<<<<

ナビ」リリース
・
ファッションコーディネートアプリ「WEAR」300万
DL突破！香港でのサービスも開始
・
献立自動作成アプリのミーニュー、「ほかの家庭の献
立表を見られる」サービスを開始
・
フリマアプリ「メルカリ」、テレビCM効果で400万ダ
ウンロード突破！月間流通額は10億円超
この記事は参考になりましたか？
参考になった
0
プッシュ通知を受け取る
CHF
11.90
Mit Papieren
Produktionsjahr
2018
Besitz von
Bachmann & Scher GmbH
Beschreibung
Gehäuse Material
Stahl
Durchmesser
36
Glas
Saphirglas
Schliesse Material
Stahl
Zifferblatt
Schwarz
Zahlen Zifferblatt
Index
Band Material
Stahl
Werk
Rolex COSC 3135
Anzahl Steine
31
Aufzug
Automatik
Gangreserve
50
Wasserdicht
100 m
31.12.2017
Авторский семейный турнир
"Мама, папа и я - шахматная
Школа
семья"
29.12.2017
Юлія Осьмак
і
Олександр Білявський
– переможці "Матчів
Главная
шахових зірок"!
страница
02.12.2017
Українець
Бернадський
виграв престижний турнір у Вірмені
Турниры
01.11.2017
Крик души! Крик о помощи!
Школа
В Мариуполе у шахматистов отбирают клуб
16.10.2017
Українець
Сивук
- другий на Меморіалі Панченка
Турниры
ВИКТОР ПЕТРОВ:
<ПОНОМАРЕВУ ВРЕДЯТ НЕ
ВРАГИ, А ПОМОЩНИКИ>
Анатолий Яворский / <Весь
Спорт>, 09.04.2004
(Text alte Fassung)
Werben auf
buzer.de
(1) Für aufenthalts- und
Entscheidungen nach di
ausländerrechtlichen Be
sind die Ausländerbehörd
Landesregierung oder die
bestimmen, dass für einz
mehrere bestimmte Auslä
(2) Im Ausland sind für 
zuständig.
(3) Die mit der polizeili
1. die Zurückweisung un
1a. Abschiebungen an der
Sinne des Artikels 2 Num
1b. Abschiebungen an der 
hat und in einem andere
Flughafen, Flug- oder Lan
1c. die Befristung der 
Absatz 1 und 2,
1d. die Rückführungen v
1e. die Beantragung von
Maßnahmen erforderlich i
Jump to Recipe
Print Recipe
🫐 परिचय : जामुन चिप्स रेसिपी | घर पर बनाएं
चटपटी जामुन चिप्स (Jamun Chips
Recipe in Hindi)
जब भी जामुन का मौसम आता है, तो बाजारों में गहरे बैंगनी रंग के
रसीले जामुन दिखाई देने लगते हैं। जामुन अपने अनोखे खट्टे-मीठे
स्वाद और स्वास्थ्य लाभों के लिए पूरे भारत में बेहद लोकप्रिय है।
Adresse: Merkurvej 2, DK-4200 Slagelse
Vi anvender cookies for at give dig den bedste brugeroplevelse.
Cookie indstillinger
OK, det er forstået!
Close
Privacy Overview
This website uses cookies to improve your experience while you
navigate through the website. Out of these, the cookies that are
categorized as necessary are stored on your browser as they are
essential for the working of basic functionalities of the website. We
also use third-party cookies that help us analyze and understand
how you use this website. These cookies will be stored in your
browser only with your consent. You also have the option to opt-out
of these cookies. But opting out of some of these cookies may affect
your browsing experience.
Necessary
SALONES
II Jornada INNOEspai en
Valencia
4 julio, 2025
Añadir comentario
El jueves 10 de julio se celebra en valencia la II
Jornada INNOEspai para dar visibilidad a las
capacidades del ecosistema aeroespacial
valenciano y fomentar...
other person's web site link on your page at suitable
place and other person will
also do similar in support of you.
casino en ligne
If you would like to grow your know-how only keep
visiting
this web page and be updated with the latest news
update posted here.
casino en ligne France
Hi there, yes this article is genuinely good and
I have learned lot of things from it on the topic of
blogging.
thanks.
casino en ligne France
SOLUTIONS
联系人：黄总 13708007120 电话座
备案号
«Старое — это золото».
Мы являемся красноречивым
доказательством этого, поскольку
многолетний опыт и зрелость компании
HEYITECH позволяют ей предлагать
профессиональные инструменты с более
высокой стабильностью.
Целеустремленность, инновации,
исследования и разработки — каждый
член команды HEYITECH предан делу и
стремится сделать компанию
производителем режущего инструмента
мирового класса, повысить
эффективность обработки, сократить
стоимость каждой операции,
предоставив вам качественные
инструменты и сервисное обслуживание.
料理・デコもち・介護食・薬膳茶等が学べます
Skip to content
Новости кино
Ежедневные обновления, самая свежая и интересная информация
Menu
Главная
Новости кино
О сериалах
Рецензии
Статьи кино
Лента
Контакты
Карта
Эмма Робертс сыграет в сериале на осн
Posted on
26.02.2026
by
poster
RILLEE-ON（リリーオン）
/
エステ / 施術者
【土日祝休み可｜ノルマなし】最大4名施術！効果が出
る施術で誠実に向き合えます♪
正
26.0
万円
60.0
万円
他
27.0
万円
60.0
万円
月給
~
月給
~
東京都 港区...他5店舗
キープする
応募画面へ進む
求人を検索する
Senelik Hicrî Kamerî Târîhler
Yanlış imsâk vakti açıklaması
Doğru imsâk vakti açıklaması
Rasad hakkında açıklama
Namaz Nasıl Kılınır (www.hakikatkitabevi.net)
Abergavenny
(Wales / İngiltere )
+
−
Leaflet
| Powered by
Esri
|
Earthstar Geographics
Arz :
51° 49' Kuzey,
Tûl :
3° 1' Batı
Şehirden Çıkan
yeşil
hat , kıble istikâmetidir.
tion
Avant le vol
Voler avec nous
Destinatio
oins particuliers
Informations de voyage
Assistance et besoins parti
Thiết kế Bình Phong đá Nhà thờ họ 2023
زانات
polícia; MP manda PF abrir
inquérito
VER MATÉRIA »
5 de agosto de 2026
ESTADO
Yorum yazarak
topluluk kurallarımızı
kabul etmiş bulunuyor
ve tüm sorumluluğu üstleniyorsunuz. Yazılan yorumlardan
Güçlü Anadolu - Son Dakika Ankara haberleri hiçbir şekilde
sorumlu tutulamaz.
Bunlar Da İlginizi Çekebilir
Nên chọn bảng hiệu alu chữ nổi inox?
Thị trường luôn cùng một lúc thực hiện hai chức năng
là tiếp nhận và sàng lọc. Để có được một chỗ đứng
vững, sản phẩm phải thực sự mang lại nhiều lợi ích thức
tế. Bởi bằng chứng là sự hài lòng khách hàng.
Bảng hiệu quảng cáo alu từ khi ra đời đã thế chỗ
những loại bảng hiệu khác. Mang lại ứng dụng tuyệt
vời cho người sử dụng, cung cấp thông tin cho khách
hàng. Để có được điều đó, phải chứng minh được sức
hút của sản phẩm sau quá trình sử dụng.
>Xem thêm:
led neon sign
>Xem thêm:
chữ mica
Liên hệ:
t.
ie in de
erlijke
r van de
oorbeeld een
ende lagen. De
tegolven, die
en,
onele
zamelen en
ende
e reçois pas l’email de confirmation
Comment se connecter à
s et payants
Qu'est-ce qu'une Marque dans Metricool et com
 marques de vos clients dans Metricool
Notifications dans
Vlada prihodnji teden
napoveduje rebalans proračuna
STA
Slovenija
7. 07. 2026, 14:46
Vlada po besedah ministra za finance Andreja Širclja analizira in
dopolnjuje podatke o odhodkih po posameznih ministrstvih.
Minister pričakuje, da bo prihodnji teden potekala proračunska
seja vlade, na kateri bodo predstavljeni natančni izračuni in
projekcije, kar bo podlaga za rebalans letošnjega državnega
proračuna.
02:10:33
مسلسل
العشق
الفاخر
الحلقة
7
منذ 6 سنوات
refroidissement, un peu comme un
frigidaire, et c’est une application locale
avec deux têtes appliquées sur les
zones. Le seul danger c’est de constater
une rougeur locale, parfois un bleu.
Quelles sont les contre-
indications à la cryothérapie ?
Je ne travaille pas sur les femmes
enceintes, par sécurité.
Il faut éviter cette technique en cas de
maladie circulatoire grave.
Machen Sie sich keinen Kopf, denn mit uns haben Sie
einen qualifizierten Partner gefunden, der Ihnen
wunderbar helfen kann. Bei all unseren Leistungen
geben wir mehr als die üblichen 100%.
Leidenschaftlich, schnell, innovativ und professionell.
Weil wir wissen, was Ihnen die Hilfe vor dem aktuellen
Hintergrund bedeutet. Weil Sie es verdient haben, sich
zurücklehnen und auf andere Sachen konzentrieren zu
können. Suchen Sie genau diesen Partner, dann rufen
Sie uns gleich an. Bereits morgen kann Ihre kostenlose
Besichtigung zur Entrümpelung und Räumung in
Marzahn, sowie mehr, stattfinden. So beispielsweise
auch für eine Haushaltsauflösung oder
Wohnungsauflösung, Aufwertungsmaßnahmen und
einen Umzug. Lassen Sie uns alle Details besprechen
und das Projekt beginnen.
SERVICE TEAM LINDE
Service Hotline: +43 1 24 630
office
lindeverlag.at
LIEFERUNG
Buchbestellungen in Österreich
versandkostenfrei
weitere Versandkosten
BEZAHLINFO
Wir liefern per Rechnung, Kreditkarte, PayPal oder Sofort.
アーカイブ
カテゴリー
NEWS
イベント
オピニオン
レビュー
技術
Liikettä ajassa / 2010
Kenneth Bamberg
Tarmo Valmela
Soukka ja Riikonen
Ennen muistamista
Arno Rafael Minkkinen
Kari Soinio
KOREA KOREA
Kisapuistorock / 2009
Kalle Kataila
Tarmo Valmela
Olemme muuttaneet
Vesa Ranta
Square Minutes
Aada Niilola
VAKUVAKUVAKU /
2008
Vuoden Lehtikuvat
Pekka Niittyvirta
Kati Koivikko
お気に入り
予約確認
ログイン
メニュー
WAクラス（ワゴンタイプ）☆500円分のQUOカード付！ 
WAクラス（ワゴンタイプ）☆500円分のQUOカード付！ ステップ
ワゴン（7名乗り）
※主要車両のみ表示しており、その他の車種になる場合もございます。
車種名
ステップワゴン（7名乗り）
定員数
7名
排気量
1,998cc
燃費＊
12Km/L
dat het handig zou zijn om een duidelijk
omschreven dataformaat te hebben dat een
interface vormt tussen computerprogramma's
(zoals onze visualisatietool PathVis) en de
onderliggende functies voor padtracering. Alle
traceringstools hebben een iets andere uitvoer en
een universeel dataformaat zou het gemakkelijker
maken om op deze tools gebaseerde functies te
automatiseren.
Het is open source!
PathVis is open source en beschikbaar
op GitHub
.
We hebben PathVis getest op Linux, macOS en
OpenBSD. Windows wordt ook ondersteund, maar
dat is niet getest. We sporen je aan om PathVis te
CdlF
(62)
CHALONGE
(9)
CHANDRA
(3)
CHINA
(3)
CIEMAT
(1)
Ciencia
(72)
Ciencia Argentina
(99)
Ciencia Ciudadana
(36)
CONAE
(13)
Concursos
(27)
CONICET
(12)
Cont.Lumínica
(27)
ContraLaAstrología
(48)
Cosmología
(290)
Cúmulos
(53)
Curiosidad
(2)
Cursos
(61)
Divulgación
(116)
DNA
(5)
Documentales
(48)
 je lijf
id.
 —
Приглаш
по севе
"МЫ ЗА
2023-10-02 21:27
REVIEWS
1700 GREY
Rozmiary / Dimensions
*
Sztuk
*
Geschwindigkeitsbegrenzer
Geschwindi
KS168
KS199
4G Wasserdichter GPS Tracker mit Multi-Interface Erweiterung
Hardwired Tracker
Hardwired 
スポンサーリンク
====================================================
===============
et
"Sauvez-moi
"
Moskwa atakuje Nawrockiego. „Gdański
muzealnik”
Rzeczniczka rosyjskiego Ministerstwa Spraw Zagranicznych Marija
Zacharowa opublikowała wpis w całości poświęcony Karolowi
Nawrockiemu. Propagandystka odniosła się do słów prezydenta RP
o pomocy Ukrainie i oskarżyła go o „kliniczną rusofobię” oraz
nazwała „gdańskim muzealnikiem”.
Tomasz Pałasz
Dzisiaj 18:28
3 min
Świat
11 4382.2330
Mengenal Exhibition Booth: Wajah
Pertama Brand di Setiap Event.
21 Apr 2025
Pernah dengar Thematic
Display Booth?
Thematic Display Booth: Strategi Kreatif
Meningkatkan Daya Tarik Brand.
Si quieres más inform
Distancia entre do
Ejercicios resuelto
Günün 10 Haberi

>>>>

Transcribe the listing line for line, from its first line through the line containing "<ПОНОМАРЕВУ ВРЕДЯТ НЕ", including that line.

ANSWER SPACE
ナビ」リリース
・
ファッションコーディネートアプリ「WEAR」300万
DL突破！香港でのサービスも開始
・
献立自動作成アプリのミーニュー、「ほかの家庭の献
立表を見られる」サービスを開始
・
フリマアプリ「メルカリ」、テレビCM効果で400万ダ
ウンロード突破！月間流通額は10億円超
この記事は参考になりましたか？
参考になった
0
プッシュ通知を受け取る
CHF
11.90
Mit Papieren
Produktionsjahr
2018
Besitz von
Bachmann & Scher GmbH
Beschreibung
Gehäuse Material
Stahl
Durchmesser
36
Glas
Saphirglas
Schliesse Material
Stahl
Zifferblatt
Schwarz
Zahlen Zifferblatt
Index
Band Material
Stahl
Werk
Rolex COSC 3135
Anzahl Steine
31
Aufzug
Automatik
Gangreserve
50
Wasserdicht
100 m
31.12.2017
Авторский семейный турнир
"Мама, папа и я - шахматная
Школа
семья"
29.12.2017
Юлія Осьмак
і
Олександр Білявський
– переможці "Матчів
Главная
шахових зірок"!
страница
02.12.2017
Українець
Бернадський
виграв престижний турнір у Вірмені
Турниры
01.11.2017
Крик души! Крик о помощи!
Школа
В Мариуполе у шахматистов отбирают клуб
16.10.2017
Українець
Сивук
- другий на Меморіалі Панченка
Турниры
ВИКТОР ПЕТРОВ:
<ПОНОМАРЕВУ ВРЕДЯТ НЕ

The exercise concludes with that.